小川代議士は、保守王国の四国・高松で、地盤も看板もカバンもなしに強力な自民党現職に挑み続けてきた代議士です。

50歳までには総理大臣になる、と宣言して32歳の時に初当選。
ただ、もうすぐ50歳に手が届く今でも、野党でくすぶっています。

小川氏は、というか、多くの人間に共通する点でもあるのですが、ウソをつく時や、どう誤魔化そうかと考えている時、左側に視線が泳ぐという共通の特徴があります。
画面で言えば右側に視線を泳がせながら小川氏が何かを話している、そんなシーンがけっこうあるので、この点を注意深く観察すれば、人間ウォッチングとして楽しめます。

一般的な政治家では、このような眼の動きを見せる人は少ないので、そういう意味でも小川氏はプロではなく、素人っぽさが抜けないままの政治家なのでしょう。
だから君は総理大臣にはなれないのだよ。
私はそう思いましたが、監督や小川氏自身はこの点に気がついていないのかも知れません。

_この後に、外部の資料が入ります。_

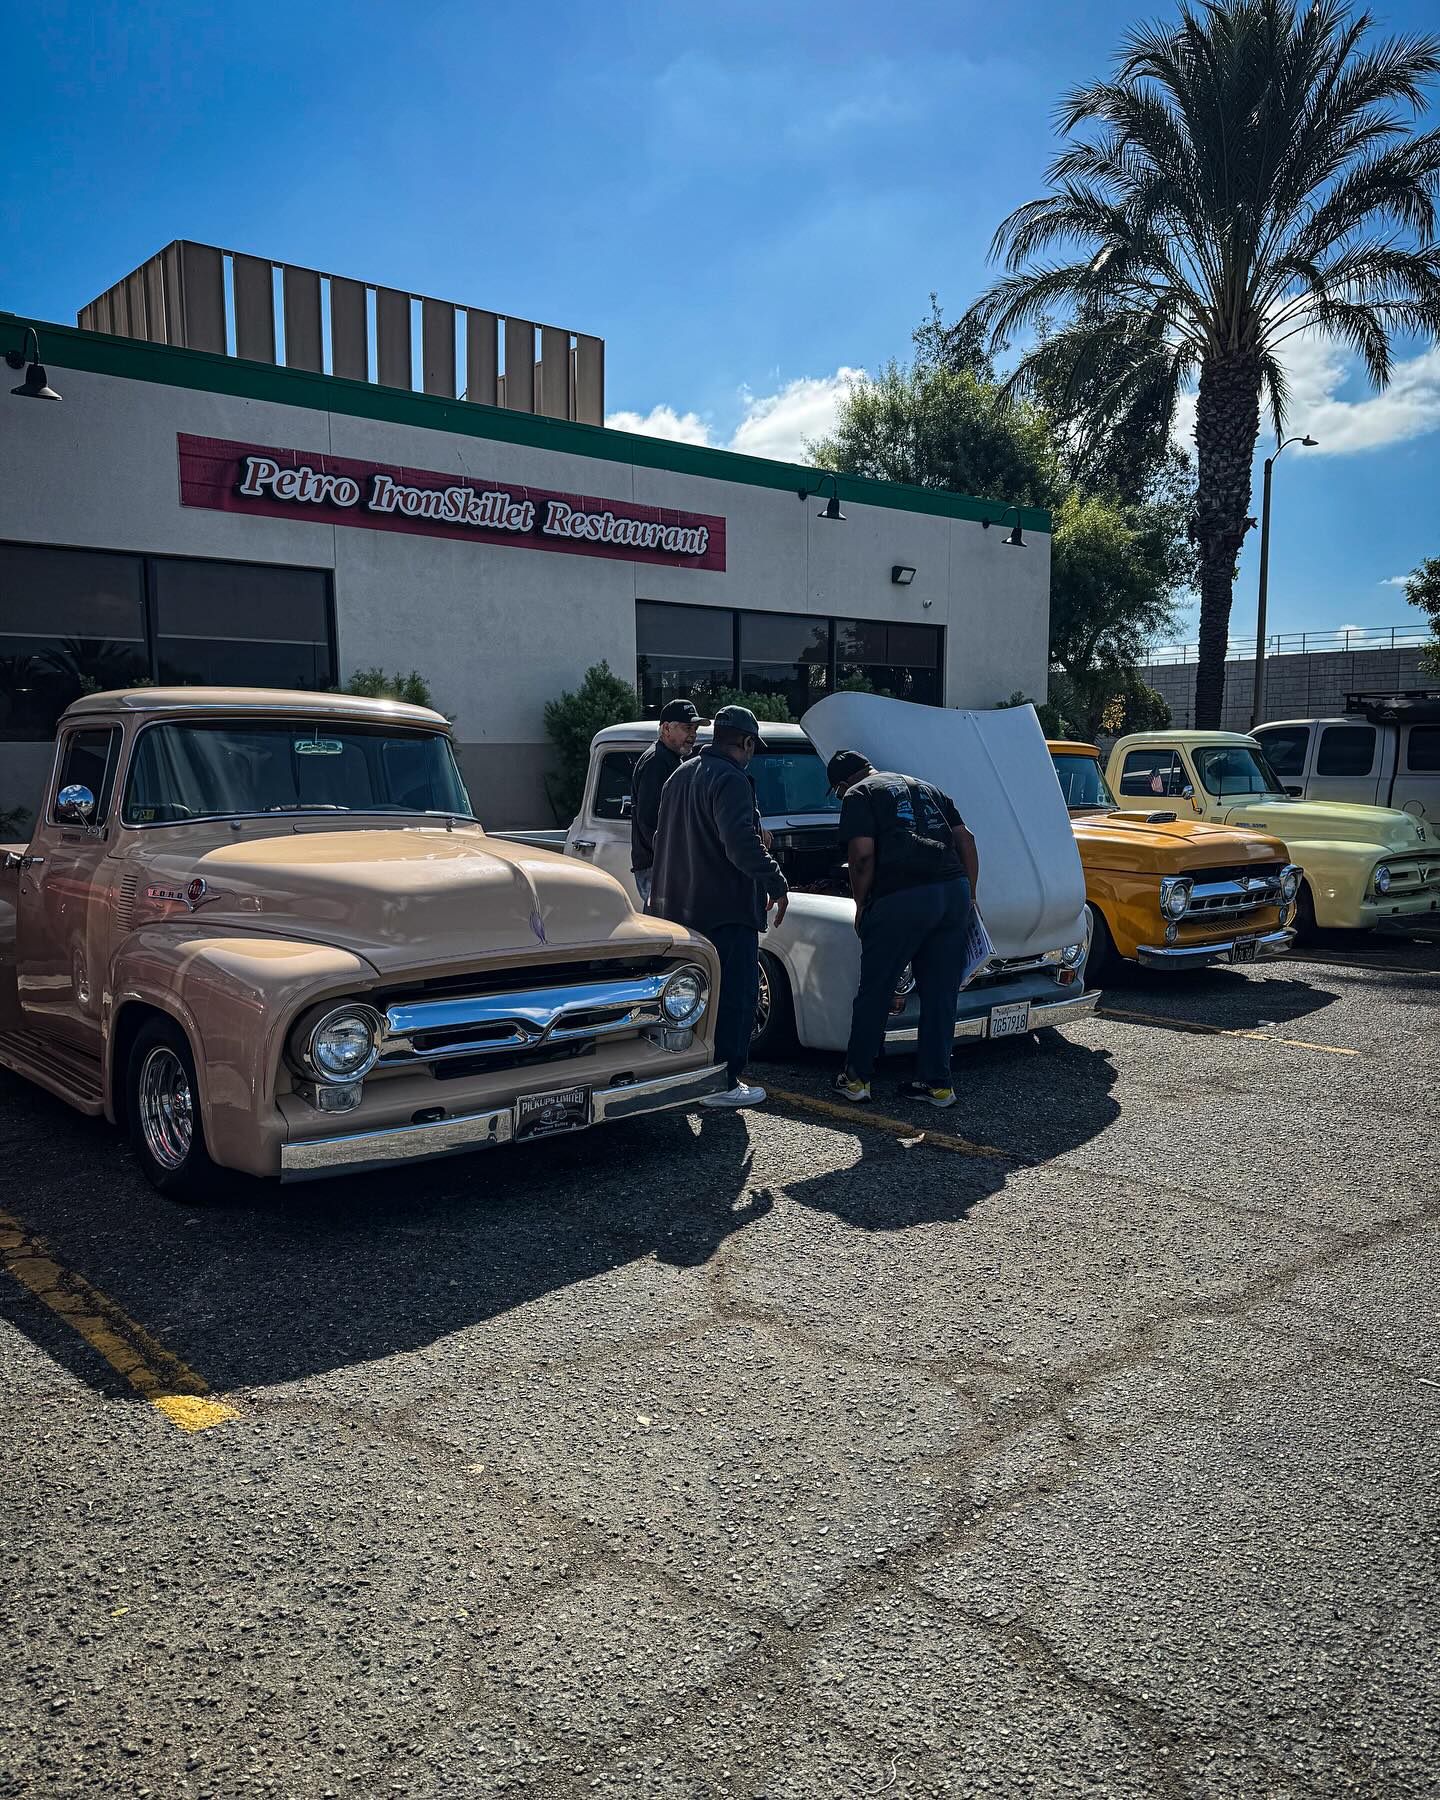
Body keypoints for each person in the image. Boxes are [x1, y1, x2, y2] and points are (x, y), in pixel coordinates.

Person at [649, 705, 788, 1108]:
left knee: (688, 998)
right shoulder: (731, 778)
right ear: (746, 743)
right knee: (735, 997)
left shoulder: (679, 775)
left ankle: (685, 1074)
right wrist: (776, 882)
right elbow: (740, 843)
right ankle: (723, 1082)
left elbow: (660, 838)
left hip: (678, 908)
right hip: (727, 910)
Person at [825, 748, 979, 1110]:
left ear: (843, 784)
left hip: (902, 896)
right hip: (952, 892)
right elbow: (967, 840)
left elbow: (862, 856)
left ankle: (856, 1079)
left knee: (876, 989)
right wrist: (970, 896)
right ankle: (937, 1084)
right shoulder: (928, 787)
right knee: (941, 993)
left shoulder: (859, 794)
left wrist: (862, 905)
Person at [630, 699, 702, 907]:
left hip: (663, 865)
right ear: (666, 729)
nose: (693, 735)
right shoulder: (657, 761)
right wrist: (674, 858)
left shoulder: (670, 759)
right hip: (658, 867)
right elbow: (650, 821)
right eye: (687, 728)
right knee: (666, 922)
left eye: (695, 729)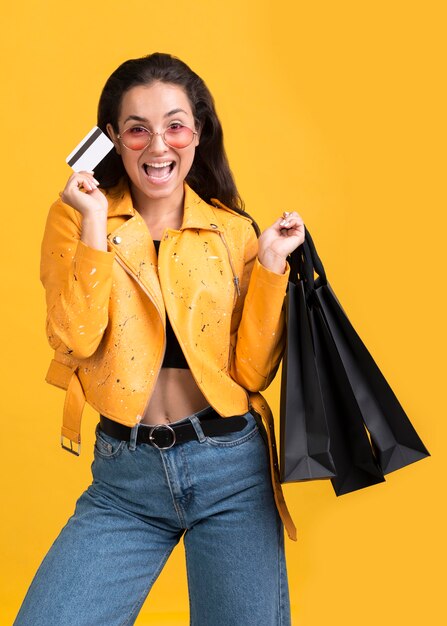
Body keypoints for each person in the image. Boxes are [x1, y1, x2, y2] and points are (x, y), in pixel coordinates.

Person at [14, 52, 305, 626]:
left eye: (174, 126)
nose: (157, 146)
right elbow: (73, 337)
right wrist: (96, 225)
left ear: (197, 134)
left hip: (232, 469)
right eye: (137, 129)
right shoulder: (73, 219)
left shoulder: (232, 230)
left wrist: (270, 267)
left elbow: (249, 375)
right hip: (126, 475)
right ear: (113, 140)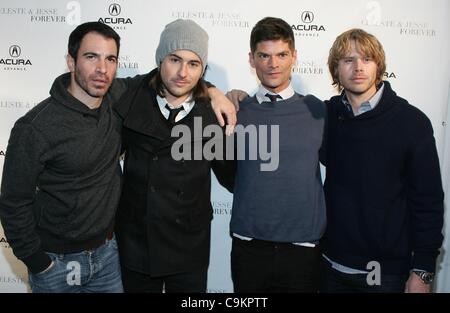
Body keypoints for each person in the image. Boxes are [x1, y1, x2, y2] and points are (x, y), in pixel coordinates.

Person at [0, 21, 235, 293]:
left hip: (110, 255)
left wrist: (216, 93)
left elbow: (181, 79)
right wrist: (38, 262)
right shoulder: (38, 126)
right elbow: (13, 201)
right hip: (62, 260)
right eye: (91, 57)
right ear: (71, 61)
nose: (102, 69)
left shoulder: (119, 97)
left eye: (110, 59)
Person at [113, 19, 234, 293]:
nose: (183, 72)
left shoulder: (214, 115)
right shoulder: (131, 95)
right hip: (135, 244)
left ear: (203, 69)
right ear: (160, 59)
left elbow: (233, 177)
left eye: (194, 64)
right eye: (174, 59)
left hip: (188, 248)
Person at [319, 28, 444, 293]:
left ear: (379, 66)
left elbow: (428, 203)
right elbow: (280, 107)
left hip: (386, 275)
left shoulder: (412, 122)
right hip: (330, 268)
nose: (358, 68)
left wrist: (422, 272)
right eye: (348, 60)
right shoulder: (325, 116)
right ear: (336, 69)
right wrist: (229, 95)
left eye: (367, 59)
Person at [227, 17, 326, 293]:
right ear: (252, 59)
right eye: (264, 56)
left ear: (294, 56)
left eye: (282, 55)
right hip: (249, 248)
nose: (273, 64)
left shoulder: (318, 111)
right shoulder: (235, 111)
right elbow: (225, 170)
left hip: (302, 251)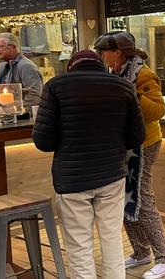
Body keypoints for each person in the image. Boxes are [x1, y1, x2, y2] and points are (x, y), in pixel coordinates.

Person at [32, 50, 145, 279]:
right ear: (100, 64)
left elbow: (43, 141)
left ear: (72, 66)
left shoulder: (55, 86)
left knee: (79, 246)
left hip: (72, 179)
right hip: (112, 175)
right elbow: (136, 137)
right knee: (112, 239)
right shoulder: (122, 87)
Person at [94, 31, 165, 279]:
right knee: (125, 197)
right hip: (125, 144)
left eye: (103, 51)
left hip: (145, 144)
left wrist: (132, 93)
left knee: (142, 196)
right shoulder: (114, 74)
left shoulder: (143, 74)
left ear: (117, 52)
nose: (100, 56)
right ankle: (141, 251)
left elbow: (158, 110)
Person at [0, 32, 43, 107]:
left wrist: (21, 110)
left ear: (13, 48)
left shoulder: (26, 66)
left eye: (1, 46)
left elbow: (34, 94)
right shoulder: (3, 66)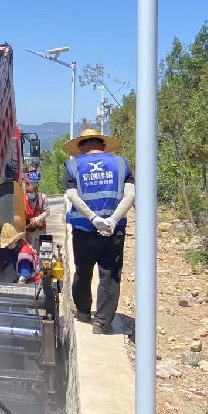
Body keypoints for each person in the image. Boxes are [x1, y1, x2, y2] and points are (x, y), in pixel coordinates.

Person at [62, 128, 135, 334]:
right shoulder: (121, 163)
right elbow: (130, 195)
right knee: (110, 275)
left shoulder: (73, 165)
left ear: (81, 147)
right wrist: (112, 220)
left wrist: (94, 219)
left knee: (83, 271)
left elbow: (72, 196)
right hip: (114, 230)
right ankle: (102, 322)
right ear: (103, 145)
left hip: (84, 230)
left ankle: (83, 312)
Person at [23, 172, 49, 249]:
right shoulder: (23, 199)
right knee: (30, 249)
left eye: (31, 192)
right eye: (27, 192)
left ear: (36, 191)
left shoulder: (42, 197)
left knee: (43, 250)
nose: (29, 194)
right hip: (29, 231)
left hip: (41, 229)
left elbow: (47, 211)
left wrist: (38, 219)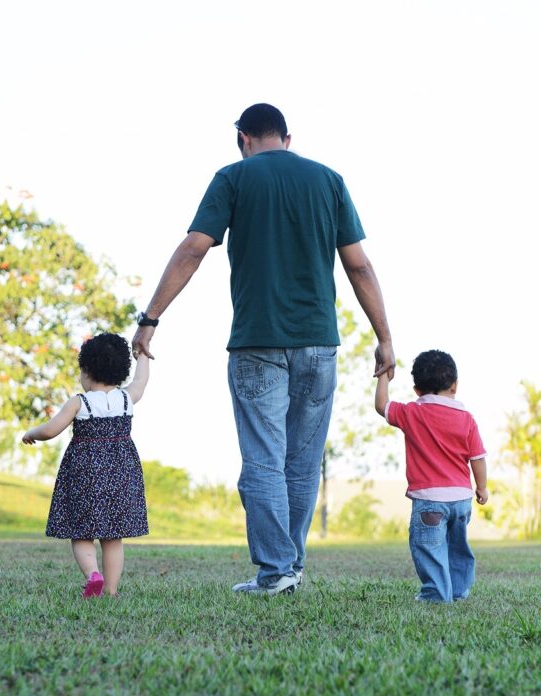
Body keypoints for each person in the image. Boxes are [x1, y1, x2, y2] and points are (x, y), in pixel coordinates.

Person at [132, 103, 394, 595]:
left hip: (257, 343)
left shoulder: (233, 178)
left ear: (242, 138)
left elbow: (193, 248)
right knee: (301, 462)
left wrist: (150, 319)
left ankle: (277, 571)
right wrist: (384, 337)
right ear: (287, 138)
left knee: (264, 461)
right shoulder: (328, 180)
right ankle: (288, 567)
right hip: (319, 345)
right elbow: (358, 265)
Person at [22, 333, 150, 598]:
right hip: (120, 472)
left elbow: (51, 430)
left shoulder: (80, 402)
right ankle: (112, 591)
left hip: (85, 474)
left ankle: (93, 574)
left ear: (87, 371)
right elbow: (141, 381)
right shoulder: (127, 398)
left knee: (81, 532)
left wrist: (31, 433)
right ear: (120, 371)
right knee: (113, 536)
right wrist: (142, 356)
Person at [375, 349, 488, 603]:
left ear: (417, 389)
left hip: (429, 501)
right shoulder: (466, 419)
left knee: (429, 548)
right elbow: (478, 457)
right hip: (461, 500)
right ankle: (457, 591)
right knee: (457, 548)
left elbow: (382, 405)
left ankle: (437, 595)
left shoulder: (412, 412)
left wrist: (383, 374)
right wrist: (482, 488)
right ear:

「井戸塀政治家」というのは政治を志す者の一つの理想の姿だと思いますが、この言葉の意味を小川代議士には噛みしめて欲しいと思ったのでした。
つまり、たくさんの個人資産を自分の理想の政治のために注ぎ込んで、最後、家屋敷もなくなり、井戸と塀だけが残ったという状態を、尊敬の念を込めながら揶揄するのが「井戸塀政治家」という言葉の意味。
最初から無資産の小川代議士は、失うべき井戸も塀すらも持ち合わせていないじゃないか、ということなんですが。

もちろん、政治で蓄財するなんてのはもってのほかなので、清貧を貫く点だけは小川氏を高く評価できる点です。
ただし、のちに「党首の生活が第一」みたいな名称の政党を作った蓄財王「お縄先生」とのニアミスが存在するはずなので、そういう点についても知りたかったところですね。

ドキュメント映画ではあるものの、監督が取捨してしまった側にこそ、いったいどんなエピソードが隠れているのだろうと気になりました。